Purpose: The application of Cox Proportional Hazards (CoxPH) models to survival data and the derivation of Hazard Ratio (HR) is well established. While nonlinear, tree-based Machine Learning (ML) models have been developed and applied to the survival analysis, no methodology exists for computing HRs associated with explanatory variables from such models. We describe a novel way to compute HRs from tree-based ML models using the Shapley additive explanation (SHAP) values, which is a locally accurate and consistent methodology to quantify explanatory variables' contribution to predictions. Methods: We used three sets of publicly available survival data consisting of patients with colon, breast or pan cancer and compared the performance of CoxPH to the state-of-art ML model, XGBoost. To compute the HR for explanatory variables from the XGBoost model, the SHAP values were exponentiated and the ratio of the means over the two subgroups calculated. The confidence interval was computed via bootstrapping the training data and generating the ML model 1000 times. Across the three data sets, we systematically compared HRs for all explanatory variables. Open-source libraries in Python and R were used in the analyses.

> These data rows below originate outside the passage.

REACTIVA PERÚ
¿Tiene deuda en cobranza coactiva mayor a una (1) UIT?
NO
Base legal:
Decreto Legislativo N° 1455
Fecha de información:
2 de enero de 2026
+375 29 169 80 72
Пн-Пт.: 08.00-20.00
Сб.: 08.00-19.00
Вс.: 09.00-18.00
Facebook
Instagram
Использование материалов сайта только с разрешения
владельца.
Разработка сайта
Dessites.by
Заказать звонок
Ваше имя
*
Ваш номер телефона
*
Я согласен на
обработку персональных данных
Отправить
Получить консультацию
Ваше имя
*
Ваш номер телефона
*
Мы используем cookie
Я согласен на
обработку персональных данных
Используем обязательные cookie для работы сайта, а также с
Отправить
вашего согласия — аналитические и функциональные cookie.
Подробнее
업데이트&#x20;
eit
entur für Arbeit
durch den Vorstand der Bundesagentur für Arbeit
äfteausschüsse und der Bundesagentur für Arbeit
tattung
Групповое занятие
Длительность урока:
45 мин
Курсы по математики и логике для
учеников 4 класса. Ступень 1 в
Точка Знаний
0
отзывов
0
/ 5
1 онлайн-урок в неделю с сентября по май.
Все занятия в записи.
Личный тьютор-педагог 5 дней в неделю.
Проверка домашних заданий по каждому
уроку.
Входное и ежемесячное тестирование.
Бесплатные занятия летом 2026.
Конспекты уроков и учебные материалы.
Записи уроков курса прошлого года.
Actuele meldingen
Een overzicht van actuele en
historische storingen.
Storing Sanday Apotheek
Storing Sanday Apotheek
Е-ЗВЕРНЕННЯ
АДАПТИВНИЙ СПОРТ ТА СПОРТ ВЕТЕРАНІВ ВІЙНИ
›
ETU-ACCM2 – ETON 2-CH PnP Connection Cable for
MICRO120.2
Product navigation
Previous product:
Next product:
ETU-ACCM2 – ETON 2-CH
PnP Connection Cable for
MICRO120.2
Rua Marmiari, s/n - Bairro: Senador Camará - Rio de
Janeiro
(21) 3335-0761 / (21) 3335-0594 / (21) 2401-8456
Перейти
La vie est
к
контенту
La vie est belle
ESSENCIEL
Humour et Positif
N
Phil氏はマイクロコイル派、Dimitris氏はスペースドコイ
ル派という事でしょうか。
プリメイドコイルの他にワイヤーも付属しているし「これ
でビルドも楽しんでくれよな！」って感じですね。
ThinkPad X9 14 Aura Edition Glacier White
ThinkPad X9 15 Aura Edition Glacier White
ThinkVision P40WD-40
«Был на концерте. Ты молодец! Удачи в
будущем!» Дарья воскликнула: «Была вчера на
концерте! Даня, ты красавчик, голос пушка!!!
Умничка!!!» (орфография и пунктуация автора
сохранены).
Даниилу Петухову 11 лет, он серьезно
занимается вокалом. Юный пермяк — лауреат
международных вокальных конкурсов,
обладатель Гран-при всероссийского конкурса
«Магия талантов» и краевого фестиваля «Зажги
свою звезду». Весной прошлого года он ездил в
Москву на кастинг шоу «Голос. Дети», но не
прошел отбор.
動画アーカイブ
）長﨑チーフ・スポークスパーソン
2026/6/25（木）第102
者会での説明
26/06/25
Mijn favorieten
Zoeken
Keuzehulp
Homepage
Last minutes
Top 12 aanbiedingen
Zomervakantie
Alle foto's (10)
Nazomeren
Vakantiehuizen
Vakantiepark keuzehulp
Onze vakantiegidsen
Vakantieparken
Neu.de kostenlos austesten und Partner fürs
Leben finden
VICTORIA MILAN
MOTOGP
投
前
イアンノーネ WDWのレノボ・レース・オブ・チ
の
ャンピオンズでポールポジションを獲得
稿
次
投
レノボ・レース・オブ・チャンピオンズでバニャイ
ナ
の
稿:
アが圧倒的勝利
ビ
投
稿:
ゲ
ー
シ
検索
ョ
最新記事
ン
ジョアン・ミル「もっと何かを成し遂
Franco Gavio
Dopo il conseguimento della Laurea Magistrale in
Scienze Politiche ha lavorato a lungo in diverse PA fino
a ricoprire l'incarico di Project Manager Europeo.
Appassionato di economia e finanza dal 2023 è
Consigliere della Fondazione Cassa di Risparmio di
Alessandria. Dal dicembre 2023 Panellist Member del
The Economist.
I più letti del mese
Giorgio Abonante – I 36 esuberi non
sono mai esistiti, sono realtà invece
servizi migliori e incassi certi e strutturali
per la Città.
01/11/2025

Results: For the colon and breast cancer data sets, the performance of CoxPH and XGBoost were comparable and we showed good consistency in the computed HRs. In the pan-cancer dataset, we showed agreement in most variables but also an opposite finding in two of the explanatory variables between the CoxPH and XGBoost result. Subsequent Kaplan-Meier plots supported the finding of the XGBoost model. Conclusion: Enabling the derivation of HR from ML models can help to improve the identification of risk factors from complex survival datasets and enhance the prediction of clinical trial outcomes.

Deep learning prediction of patient response time course from early data via neural-pharmacokinetic/pharmacodynamic modeling

The longitudinal analysis of patient response time course following doses of therapeutics is currently performed using Pharmacokinetic/Pharmacodynamic (PK/PD) methodologies, which requires significant human experience and expertise in the modeling of dynamical systems. By utilizing recent advancements in deep learning, we show that the governing differential equations can be learnt directly from longitudinal patient data. In particular, we propose a novel neural-PK/PD framework that combines key pharmacological principles with neural ordinary differential equations. We applied it to an analysis of drug concentration and platelet response from a clinical dataset consisting of over 600 patients. We show that the neural-PK/PD model improves upon a state-of-the-art model with respect to metrics for temporal prediction. Furthermore, by incorporating key PK/PD concepts into its architecture, the model can generalize and enable the simulations of patient responses to untested dosing regimens. These results demonstrate the potential of neural-PK/PD for automated predictive analytics of patient response time course.